Traffic planning and policy

Rule 2 at signalsThe NZ Transport Agency engaged ViaStrada to investigate options for amendments to several road user rules affecting walking and cycling, particularly near intersections, and then to prepare draft materials for implementing amended road user rule legislation for some of the rules investigated.

On behalf of the NZ Transport Agency, ViaStrada is conducting a research project to evaluate the safety challenges of e-bikes and other low-powered vehicles (mobility scooters, e-skateboards, e-unicycles, etc). The aim is to generate a set of regulatory and non-regulatory options for addressing those issues in the New Zealand context.

Part 1 of the research is a review and assessment of technology (e.g. motor controllers, throttles vs. torque activation, lighting and braking), market characteristics, sales projections, and safety studies. Part 2 includes workshops with industry and other key stakeholders to inform an assessment of potential regulatory and non-regulatory options.

Christchurch City Council (CCC) as part of the Christchurch Transport Plan (CTP) process commissioned ViaStrada to develop a GIS based cycle network. The development focus was on creating a contiguous level 1 (novice riders) and level 2 route (basic traffic skills) network. This was to align with the Christchurch Transport Plan (CTP).

ViaStrada was engaged by Hastings District Council to develop a concise walking and cycling strategy, a list of projects with rough order costs, project prioritisation system and package-level economic evaluation.

Reduced traffic speeds have been shown to improve central city liveability and street activity levels. This 2011 ViaStrada project suggested the boundaries, specific techniques, design concepts, and implementation steps needed to create a pedestrian-friendly "slow core" for Christchurch. A new 30km/h slow core has now been implemented in 2016, largely mirroring the area suggested by ViaStrada.

This study focused on enhancing the walkability of the Greymouth Town Centre.  The comprehensive final report covered high level strategic planning through to detailed recommendations for site specific design investigations.

 

ViaStrada assisted CCC in reviewing options for rapid public transport services to various Christchurch suburbs and provided advice on central city PT modes, routes and station locations.

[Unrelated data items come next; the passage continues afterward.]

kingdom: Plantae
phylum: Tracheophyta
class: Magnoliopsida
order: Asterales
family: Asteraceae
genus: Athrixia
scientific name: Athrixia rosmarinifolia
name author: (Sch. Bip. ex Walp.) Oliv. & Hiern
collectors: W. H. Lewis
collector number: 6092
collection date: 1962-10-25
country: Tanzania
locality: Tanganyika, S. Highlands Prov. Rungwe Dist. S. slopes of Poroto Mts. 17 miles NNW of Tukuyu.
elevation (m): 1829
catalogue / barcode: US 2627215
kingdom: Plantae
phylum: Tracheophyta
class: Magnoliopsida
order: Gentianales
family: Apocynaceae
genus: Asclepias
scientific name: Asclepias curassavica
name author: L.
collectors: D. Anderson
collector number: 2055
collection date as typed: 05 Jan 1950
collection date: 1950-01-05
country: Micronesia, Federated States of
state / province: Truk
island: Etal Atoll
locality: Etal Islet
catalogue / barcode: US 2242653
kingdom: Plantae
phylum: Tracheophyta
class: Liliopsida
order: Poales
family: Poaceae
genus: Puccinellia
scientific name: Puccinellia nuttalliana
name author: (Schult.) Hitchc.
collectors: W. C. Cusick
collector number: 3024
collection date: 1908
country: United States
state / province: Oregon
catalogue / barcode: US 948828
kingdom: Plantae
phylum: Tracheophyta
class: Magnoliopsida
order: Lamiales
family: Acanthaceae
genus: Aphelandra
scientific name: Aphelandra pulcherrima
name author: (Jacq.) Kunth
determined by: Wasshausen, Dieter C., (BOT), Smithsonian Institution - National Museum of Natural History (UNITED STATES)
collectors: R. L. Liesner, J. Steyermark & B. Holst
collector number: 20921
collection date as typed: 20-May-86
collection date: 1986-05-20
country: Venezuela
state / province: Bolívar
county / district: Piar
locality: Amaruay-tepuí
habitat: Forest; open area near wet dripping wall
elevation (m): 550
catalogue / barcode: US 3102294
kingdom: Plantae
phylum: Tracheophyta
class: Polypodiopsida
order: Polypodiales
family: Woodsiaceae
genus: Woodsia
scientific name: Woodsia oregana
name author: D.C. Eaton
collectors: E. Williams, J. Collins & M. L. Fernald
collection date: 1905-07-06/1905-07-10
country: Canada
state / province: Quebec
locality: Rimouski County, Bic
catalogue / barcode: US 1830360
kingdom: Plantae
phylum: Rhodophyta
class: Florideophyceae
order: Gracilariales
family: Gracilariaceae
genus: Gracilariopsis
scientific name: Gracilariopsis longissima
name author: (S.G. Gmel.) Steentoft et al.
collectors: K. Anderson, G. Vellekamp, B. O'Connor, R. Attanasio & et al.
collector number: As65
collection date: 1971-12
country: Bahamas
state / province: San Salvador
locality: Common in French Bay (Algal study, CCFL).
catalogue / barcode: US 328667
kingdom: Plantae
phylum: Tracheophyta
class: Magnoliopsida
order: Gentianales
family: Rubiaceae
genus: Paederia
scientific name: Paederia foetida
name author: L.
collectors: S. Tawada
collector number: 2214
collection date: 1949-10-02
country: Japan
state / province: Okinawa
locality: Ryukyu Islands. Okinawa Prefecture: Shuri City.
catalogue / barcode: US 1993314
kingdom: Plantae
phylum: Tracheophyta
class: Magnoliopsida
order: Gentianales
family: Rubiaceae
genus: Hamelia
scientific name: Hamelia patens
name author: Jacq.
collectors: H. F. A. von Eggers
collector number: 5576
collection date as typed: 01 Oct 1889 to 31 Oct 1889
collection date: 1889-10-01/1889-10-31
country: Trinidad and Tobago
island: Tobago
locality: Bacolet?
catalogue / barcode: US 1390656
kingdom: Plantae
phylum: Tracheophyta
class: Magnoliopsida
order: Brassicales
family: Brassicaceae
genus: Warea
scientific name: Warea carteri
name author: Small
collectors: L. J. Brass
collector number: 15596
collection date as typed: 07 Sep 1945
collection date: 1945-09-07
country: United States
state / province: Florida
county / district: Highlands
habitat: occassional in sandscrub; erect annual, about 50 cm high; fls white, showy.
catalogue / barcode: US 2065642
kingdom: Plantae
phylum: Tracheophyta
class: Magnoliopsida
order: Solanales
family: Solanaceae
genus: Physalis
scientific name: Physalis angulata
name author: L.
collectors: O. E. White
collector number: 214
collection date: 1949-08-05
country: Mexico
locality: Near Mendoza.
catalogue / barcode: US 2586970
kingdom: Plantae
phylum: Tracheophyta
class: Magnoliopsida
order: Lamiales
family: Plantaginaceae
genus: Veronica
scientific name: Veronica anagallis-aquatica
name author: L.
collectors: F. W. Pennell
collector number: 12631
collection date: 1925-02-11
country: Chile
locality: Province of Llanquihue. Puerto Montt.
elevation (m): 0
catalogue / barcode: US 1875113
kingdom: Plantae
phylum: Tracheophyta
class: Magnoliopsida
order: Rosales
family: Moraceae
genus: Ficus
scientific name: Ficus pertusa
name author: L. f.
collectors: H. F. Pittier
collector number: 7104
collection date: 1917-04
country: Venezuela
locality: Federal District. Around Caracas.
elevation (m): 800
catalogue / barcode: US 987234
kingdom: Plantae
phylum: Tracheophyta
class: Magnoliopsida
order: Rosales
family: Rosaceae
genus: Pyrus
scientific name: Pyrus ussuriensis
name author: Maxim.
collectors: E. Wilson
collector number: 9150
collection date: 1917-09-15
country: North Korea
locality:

The Nelson office was selected through a competetive bid process to prepare resource consents for the Tasman Cycle Trail, as part of the national Cycle Trails initiative.

ViaStrada Nelson office was engaged as resource management consultants to obtain multiple resource consents and to manage the planning process for a proposed regional Nelson motorsport park. The park is located on a 250 ha rural site at Stanley Brook, between Murchison and Richmond.

The ViaStrada Nelson office was engaged to provide expert planning advice in respect of an appeal on the granting of over 200 consents for an hydroelectric power scheme. Council consents were granted and these were appealed, with the appellants seeking to have consent declined. Staff from ViaStrada's Nelson office were engaged by Marlborough District Council to provide expert planning evidence to the Environment Court in support of Council's decision.